- [Work order]
Count the lines of the material below that contain the string "комплексы", matching case exactly. Reply with the number alone.

- [Source data]
◆ ◆ ◆ ◆
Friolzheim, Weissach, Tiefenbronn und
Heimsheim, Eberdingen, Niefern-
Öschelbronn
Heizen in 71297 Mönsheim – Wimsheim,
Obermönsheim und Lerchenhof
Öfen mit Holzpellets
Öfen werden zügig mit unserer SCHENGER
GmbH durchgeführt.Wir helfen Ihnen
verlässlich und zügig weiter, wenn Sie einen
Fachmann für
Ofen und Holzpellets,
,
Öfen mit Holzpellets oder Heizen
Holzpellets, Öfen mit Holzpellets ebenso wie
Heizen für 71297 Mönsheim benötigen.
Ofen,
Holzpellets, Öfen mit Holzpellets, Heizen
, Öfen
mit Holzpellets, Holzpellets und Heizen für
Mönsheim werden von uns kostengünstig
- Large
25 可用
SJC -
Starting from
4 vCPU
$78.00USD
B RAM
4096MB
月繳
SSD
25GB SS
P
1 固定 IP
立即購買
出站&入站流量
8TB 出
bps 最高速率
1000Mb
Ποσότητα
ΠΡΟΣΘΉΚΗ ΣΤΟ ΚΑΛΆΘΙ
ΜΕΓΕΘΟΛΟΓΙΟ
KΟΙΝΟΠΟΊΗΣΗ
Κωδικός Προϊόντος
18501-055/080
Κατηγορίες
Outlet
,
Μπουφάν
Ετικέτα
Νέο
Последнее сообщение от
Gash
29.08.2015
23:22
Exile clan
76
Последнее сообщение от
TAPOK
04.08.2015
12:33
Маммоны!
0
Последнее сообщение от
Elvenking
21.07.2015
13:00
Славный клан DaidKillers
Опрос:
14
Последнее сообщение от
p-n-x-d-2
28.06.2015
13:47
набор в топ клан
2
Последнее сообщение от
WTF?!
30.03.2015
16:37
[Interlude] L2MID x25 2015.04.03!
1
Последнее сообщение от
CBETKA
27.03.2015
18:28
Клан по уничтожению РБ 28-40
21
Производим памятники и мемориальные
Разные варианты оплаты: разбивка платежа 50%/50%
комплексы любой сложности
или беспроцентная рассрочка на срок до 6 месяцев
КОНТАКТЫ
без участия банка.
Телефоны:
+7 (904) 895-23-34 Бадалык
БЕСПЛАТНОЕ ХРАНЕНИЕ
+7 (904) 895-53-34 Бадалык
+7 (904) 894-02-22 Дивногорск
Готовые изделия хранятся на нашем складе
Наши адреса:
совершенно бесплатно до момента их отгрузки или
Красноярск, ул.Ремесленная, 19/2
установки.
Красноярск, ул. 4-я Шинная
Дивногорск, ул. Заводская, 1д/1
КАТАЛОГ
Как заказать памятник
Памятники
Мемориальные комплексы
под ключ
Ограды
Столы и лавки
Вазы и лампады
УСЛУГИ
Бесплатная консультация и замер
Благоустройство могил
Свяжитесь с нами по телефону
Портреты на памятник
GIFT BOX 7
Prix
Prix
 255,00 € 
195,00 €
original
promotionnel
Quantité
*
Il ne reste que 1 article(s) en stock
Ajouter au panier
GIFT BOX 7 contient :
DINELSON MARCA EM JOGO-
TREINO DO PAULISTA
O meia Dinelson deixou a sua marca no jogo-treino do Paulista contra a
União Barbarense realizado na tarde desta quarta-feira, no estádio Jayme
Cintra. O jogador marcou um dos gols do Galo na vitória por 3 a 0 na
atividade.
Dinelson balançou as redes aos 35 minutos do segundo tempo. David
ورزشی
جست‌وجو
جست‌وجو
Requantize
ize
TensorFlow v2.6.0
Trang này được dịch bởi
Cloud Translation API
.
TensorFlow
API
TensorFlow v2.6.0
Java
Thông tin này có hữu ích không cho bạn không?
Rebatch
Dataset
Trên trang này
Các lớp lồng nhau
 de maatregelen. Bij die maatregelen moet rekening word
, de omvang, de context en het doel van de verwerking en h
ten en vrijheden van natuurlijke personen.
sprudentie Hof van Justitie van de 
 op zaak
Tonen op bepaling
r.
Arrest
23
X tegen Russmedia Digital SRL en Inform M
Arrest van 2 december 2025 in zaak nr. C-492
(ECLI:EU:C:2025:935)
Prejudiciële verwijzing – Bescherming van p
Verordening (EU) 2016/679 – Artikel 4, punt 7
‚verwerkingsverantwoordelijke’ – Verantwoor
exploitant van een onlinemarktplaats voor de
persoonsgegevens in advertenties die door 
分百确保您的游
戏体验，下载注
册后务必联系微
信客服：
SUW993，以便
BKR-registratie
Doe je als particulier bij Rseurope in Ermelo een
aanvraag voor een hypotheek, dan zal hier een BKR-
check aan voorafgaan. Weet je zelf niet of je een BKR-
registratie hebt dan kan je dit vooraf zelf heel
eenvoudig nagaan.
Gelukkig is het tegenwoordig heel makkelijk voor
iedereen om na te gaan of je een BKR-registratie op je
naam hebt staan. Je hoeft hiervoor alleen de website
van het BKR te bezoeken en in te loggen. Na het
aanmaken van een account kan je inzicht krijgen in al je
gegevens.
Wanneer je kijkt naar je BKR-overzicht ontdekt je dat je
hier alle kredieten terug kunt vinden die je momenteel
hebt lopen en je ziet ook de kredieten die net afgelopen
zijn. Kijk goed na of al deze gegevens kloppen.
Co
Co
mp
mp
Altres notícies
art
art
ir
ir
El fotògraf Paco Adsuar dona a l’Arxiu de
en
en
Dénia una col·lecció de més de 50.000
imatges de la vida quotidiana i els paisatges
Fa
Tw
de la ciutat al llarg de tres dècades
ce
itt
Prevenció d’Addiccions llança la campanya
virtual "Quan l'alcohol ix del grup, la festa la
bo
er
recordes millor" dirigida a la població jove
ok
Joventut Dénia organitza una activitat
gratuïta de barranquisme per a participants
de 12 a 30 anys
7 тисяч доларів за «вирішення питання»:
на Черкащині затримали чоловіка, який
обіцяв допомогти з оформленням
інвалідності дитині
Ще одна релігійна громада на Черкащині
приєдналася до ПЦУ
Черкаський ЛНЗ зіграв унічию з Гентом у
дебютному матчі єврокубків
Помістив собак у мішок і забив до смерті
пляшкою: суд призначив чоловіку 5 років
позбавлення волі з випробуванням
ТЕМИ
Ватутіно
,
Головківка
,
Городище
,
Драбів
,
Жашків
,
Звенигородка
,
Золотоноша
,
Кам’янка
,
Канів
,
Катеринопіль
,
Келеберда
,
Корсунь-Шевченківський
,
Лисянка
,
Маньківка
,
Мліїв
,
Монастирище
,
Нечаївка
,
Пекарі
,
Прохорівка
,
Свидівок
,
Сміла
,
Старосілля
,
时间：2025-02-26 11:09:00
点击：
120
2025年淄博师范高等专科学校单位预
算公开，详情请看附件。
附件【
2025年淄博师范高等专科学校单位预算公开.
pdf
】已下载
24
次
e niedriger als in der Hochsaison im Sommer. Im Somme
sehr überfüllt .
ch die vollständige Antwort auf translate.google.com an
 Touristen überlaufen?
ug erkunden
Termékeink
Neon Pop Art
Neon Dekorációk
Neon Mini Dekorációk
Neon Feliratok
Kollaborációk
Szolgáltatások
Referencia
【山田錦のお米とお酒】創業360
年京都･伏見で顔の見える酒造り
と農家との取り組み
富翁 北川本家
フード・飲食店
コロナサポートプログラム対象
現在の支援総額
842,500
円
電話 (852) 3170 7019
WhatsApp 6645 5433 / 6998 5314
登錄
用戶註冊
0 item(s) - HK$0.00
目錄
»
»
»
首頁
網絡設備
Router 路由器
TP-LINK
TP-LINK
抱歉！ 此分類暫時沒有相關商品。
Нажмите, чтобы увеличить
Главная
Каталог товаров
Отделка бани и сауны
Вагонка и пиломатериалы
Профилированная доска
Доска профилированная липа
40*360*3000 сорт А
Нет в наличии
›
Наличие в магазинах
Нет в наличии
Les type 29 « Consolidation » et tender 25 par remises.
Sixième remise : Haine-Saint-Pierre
◆ ◆ ◆ ◆
- [Exercise response]
2